One thing you should know about Debby: she will make you laugh. Here’s a snippet from one of her recent blog posts: “Edna [See? Even her dog’s name is funny] the Fourteen-pound Wonder Dog chewed up half the Scrabble letters while we were at the beach. I plan to study her poop to see if she's spelling words with it. This week, her written work undoubtedly would be better than mine.”

In Storky, How I Lost My Nickname and Won the Girl, I was cracking up by page two – about Rex (the MC’s penis) going nuts in his pajama bottoms. And in Stuck in the 70’s, I was giggling by the end of page one, at the mention of the MC’s L.A. Rams pajamas (I know – do I have a pajama fetish?). I also got a special joy out of reading this line in STUCK: “We pass familiar streets – Roscoe, Canoga, Sherman Way.” As a former Valley Girl myself, I will tell you that my first job was as a phone girl at Mother’s Restaurant on Roscoe Boulevard!

This bio is becoming longer than the interview, so I will sign off and let Debby take it from here:

In writing, are you a plotter or a plunger?
I started out as a plunger, but I've become a plotter.
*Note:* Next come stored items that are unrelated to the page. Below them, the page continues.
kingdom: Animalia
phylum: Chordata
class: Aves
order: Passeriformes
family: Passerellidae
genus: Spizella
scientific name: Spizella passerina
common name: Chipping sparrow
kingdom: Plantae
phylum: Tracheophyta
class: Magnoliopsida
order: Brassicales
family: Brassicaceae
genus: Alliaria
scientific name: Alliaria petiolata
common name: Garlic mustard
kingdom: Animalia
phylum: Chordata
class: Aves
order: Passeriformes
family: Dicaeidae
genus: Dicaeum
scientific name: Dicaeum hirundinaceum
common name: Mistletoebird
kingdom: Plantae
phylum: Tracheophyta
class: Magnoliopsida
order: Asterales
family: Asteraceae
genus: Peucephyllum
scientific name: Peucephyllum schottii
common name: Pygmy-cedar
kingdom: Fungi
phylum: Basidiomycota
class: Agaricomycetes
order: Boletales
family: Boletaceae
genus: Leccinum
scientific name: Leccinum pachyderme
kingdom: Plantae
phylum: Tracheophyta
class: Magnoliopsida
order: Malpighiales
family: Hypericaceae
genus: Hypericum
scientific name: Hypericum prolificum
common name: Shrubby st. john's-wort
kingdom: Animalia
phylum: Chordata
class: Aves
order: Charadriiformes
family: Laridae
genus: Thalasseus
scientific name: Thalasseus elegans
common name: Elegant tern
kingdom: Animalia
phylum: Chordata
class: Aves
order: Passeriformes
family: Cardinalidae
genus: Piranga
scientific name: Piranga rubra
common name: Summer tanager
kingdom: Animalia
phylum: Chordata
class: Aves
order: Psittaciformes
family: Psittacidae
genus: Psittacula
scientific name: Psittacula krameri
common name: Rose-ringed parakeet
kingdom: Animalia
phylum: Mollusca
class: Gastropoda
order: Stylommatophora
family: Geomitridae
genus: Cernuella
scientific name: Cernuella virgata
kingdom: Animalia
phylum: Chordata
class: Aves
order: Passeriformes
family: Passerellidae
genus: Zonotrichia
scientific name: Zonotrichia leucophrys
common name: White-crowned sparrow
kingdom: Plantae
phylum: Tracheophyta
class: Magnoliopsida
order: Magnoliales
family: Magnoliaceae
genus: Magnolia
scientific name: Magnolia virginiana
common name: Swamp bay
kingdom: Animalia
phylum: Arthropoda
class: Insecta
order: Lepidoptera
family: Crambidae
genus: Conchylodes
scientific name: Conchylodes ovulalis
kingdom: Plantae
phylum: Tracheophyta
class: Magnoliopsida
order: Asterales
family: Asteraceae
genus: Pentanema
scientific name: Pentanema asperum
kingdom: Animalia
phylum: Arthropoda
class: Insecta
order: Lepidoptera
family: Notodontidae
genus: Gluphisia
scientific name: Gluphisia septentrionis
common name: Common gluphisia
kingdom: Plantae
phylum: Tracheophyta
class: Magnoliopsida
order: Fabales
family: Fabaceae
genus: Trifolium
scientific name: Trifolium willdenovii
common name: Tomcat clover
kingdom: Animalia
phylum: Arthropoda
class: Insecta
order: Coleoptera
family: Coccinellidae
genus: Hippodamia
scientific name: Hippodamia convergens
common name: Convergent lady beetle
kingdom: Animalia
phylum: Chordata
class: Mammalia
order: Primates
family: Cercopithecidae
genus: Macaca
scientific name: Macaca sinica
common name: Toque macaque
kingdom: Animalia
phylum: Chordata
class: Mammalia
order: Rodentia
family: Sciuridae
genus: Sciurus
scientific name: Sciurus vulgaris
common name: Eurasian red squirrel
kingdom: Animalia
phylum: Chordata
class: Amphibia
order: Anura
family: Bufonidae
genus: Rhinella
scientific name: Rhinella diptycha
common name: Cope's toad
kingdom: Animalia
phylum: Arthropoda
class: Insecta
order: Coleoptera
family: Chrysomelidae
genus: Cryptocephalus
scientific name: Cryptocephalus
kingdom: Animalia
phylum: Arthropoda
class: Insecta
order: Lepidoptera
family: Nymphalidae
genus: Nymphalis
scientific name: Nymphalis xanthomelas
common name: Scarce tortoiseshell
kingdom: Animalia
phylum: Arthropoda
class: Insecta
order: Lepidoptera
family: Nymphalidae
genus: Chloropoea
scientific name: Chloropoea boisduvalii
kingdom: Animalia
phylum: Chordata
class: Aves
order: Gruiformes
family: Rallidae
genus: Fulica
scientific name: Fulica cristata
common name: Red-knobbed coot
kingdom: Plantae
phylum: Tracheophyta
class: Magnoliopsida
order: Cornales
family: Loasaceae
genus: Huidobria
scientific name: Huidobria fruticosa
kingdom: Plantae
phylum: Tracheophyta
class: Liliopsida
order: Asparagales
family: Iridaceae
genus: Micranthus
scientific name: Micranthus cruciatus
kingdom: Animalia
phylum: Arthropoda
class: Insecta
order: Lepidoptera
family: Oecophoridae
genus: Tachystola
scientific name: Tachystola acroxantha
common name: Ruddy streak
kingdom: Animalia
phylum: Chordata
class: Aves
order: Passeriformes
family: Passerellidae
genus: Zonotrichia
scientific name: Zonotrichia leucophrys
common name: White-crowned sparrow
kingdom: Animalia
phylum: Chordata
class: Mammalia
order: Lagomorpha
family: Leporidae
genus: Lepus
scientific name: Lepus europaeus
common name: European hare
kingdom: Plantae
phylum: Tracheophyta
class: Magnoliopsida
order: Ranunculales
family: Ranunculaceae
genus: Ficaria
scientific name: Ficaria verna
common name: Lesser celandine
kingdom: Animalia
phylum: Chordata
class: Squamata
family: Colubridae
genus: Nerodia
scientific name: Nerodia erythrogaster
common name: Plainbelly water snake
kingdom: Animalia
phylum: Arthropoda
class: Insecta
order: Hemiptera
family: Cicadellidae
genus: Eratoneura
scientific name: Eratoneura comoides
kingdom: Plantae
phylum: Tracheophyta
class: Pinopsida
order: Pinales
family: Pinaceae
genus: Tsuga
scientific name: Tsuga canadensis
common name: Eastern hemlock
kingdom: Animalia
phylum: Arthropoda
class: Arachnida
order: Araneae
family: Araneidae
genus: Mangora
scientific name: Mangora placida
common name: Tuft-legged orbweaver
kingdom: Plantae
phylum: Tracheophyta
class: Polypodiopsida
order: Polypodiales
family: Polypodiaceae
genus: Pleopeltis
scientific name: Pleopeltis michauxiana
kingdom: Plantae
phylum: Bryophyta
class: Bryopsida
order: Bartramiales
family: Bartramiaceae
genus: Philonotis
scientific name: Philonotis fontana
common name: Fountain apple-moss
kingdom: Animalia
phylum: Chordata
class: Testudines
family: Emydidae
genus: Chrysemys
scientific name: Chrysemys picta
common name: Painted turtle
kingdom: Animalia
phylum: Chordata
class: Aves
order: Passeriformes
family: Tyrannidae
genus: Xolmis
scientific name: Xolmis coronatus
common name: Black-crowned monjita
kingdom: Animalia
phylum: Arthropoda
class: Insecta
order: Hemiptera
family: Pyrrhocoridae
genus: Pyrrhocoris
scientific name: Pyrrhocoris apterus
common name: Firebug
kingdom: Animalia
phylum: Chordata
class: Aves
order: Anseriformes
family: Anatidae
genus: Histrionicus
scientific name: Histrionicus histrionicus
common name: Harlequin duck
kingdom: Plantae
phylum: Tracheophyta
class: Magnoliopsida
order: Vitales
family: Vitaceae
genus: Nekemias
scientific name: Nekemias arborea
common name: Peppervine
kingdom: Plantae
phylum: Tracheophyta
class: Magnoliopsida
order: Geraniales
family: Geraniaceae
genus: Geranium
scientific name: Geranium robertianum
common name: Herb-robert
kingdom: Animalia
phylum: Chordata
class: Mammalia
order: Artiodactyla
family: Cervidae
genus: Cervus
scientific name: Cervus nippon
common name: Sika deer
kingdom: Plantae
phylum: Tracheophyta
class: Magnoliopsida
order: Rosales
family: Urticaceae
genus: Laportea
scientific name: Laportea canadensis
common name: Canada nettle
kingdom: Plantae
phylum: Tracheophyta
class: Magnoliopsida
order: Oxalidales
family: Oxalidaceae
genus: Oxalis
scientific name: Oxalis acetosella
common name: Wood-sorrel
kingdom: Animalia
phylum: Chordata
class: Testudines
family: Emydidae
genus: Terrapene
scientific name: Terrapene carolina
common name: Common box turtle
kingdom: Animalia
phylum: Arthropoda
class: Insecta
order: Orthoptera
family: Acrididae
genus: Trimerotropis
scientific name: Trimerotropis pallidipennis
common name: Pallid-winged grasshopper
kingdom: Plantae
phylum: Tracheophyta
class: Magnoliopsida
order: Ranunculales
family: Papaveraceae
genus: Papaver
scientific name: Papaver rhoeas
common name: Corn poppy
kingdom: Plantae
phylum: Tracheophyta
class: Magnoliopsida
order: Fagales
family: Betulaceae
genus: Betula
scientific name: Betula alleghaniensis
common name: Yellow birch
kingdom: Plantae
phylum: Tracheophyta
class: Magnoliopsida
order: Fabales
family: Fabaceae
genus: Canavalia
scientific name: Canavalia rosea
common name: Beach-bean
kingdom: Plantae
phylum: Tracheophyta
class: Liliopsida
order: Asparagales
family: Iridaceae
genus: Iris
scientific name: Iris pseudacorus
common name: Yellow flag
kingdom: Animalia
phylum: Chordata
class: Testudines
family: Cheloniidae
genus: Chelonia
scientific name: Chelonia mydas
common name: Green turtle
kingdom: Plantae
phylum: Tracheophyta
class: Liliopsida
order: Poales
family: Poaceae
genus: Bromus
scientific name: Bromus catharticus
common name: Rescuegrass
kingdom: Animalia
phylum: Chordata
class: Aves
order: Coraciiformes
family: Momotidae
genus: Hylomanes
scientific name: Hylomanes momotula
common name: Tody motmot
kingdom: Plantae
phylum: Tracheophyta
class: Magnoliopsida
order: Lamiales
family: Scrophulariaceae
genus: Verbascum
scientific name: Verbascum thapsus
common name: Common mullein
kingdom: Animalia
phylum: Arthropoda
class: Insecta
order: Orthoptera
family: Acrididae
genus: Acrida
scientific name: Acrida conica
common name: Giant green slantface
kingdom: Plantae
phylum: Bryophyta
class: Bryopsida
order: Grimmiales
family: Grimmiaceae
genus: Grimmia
Where did you go on your first date?
To a dance with this Mormon guy organized by his church. After he drove me to the dance, a couple of girls there took one look at me and told me to go to the bathroom. When I looked in the bathroom mirror, I saw a huge booger hanging down my nose. The Mormon guy never asked me out again. I'm surprised I ever went on another date with anyone again.

Five favorite movies.
It's a Wonderful Life
The Forty-Year-Old Virgin

Advice for writers in 5 words or less.
Listen to your critique group.

Chocolate chip cookies or snickerdoodles?
Chocolate chip cookies, of course. Chocolate trumps everything.

Thanks for indulging our curiosity, Debby!